> **Saved entries**
********************
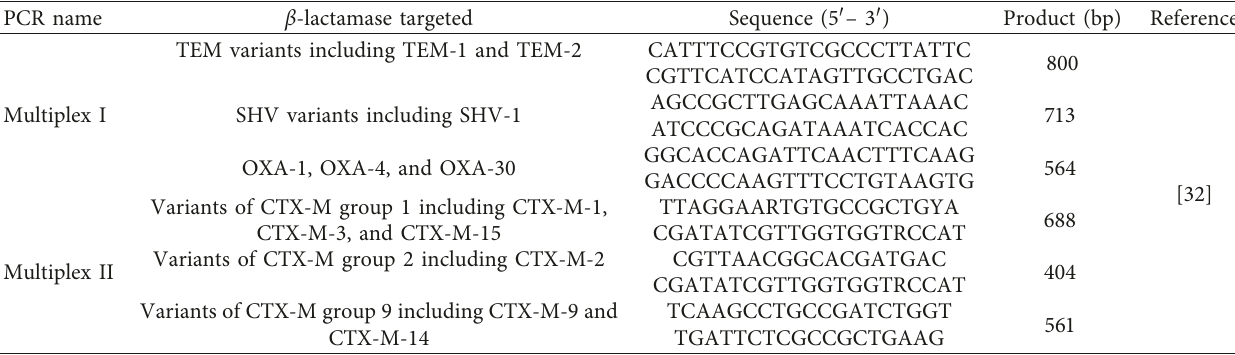
Table 2: Multiplex PCR-specific primers used for ESBL gene detection in Enterobacteriacaea .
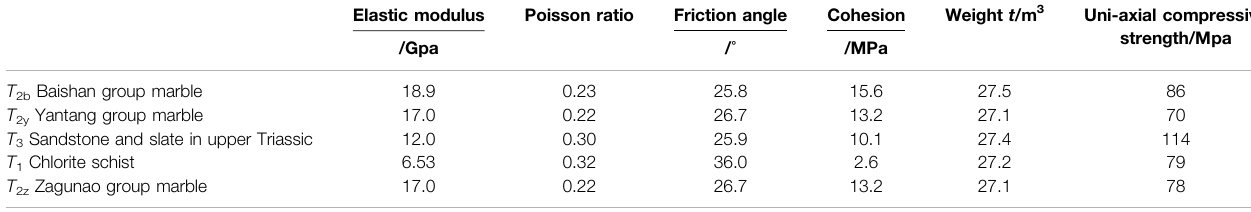
TABLE 2 | Strata physical and mechanical properties for the Jinping project.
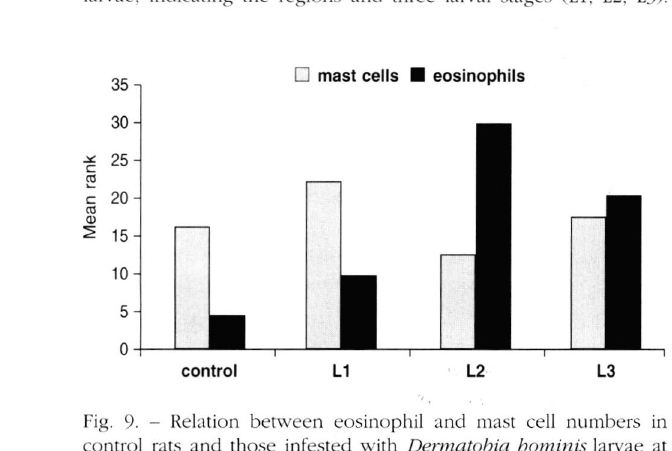
Fig. 8. - Histogram representing mean rank values of mast cells in skin of control rats and those infested with Dermatobta homints larvae, indicating the regions and three larval stages (LI. L2. L3).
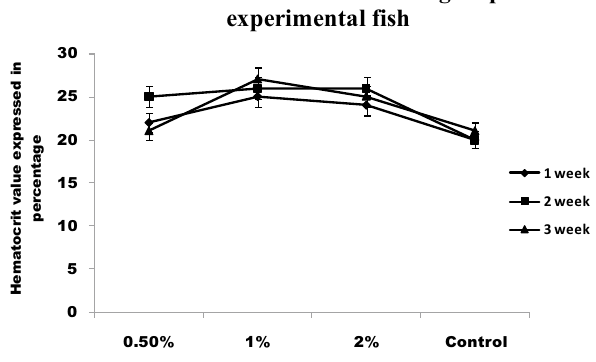
Figure 6. Hematocrit value of control fish group and experimental fish fed with CDP with basal diet.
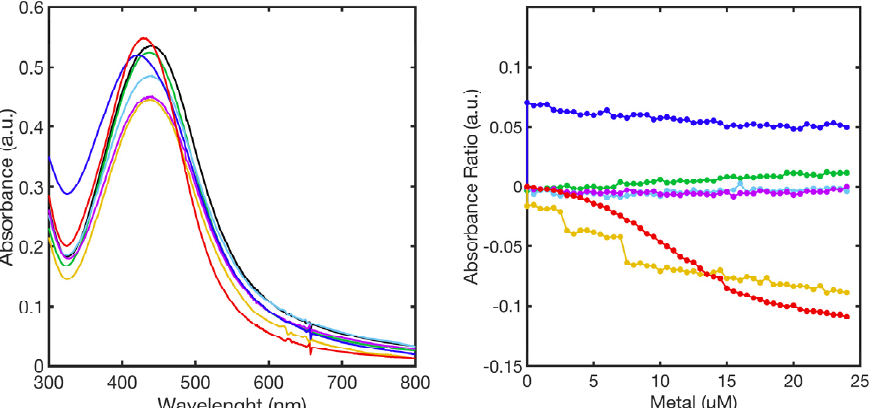
Figure 4. SPABs of ML–AgNPs@11MUA (black line) obtained at the highest concentration of metal ions ( left -panel); calibration curve showing the relationship between absorbance ratio and metal ion concentration used in the titrations ( right -panel). Ni 2+ (green line), Mn 2+ (blue line), Cu 2+ (red line), Zn 2+ (cyan line), Co 2+ (purple line), and Cd 2+ (yellow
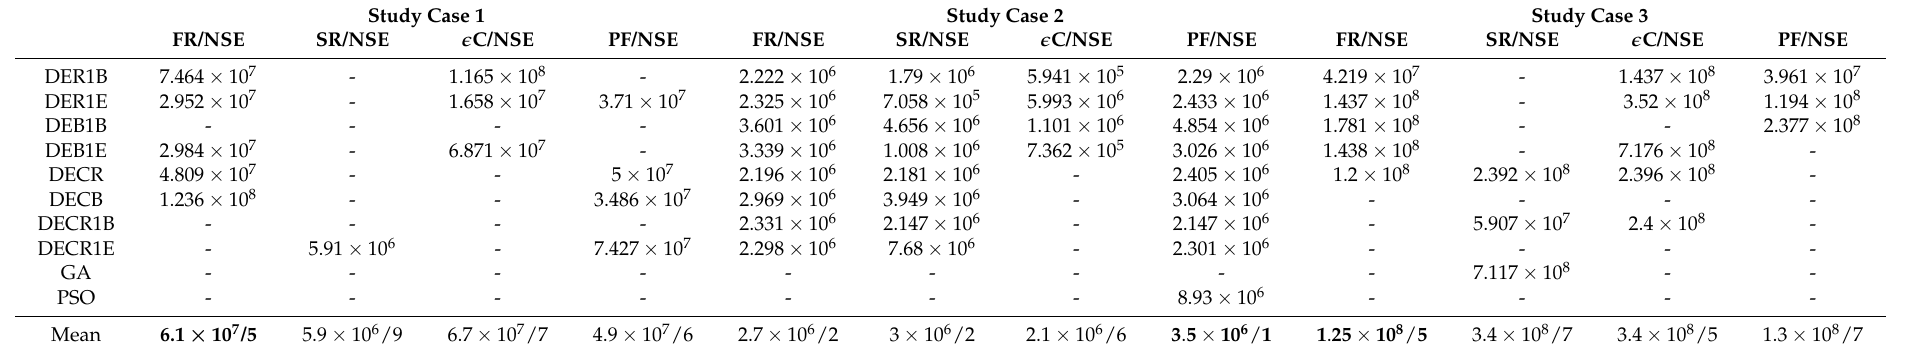
Table A15. SP metric values for each algorithm with the CHTs, and the related average values per CHTs for the three study cases. Non-Successful Executions (NSE) is represented as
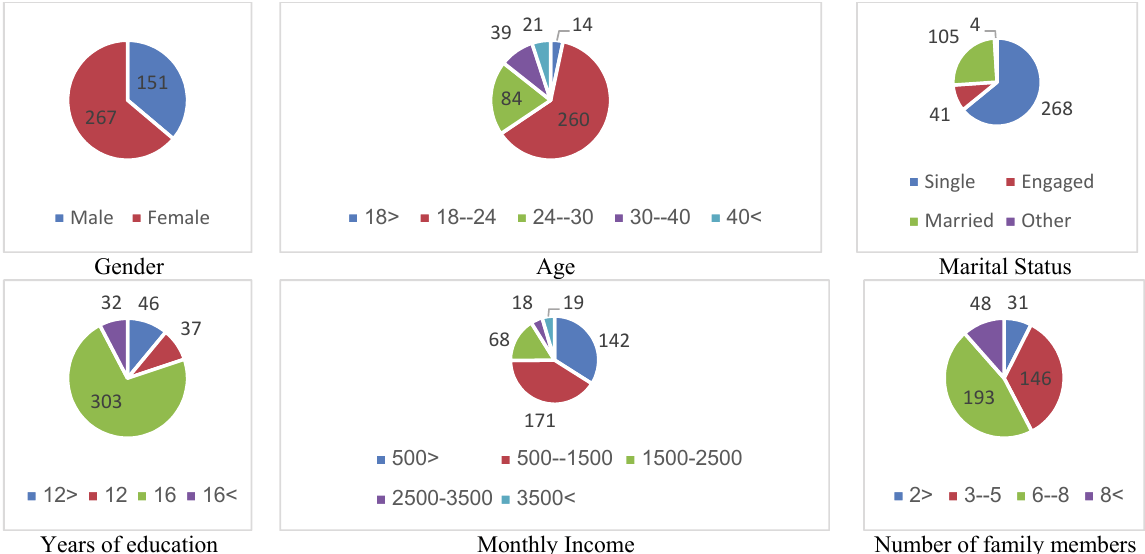
Fig. 1. Personal characteristics of the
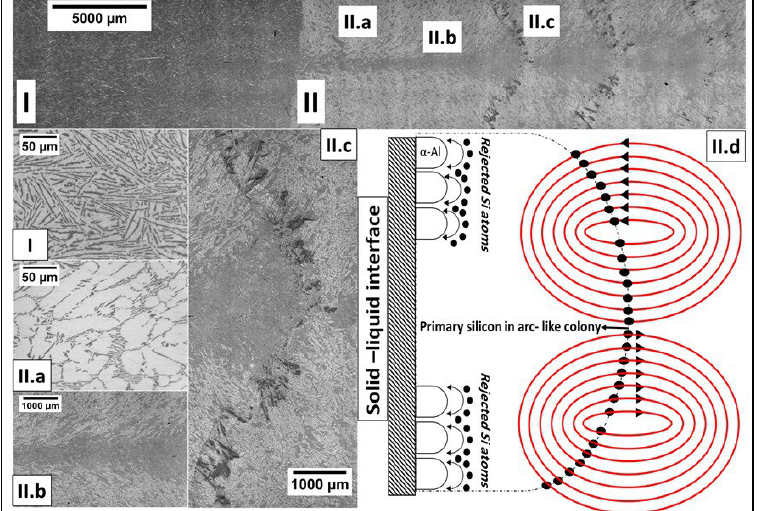
Figure 3. Micrographs of sample AlSi100 showing the microstructure of Al–12.6-wt%-Si alloy ( I ) macro- and micro-structures without magnetic stirring; ( II ) macro-structure under 100 mT magnetic stirring; ( II.a ) microstructure of primary Al at the edges of the sample; ( II.b ) Christmas-tree-like (CTL) segregation pattern; ( II.c ) primary Si arc-like segregation; ( II.d ) formation mechanism of the primary arc-like segregation pattern.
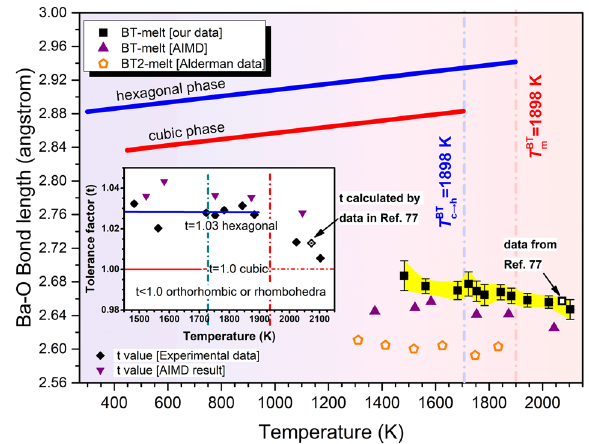
Fig. 8 Structural evolution of Ba – O polyhedra in BT melt during cooling. The variation of Ba – O mean bond length in BT melt, obtained from peak- differentiation of T ( r ) or calculated based on AIMD ensembles, as a function of temperature. The error bars correspond to the standard deviation derived from Gaussian fi tting. Open square is the result from ref. 77 . Data for BT2 melt 47 and two crystalline BT phases 61,62 are also included for comparison. The inset fi gure shows the tolerance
********************
> **Exercise**
Go back to the entries above and restate word for word every line from the first through the one that contains "Figure 6. Hematocrit", leaving the pictures behind.

> **Output of the task**
Table 2: Multiplex PCR-specific primers used for ESBL gene detection in Enterobacteriacaea .
TABLE 2 | Strata physical and mechanical properties for the Jinping project.
Fig. 8. - Histogram representing mean rank values of mast cells in skin of control rats and those infested with Dermatobta homints larvae, indicating the regions and three larval stages (LI. L2. L3).
Figure 6. Hematocrit value of control fish group and experimental fish fed with CDP with basal diet.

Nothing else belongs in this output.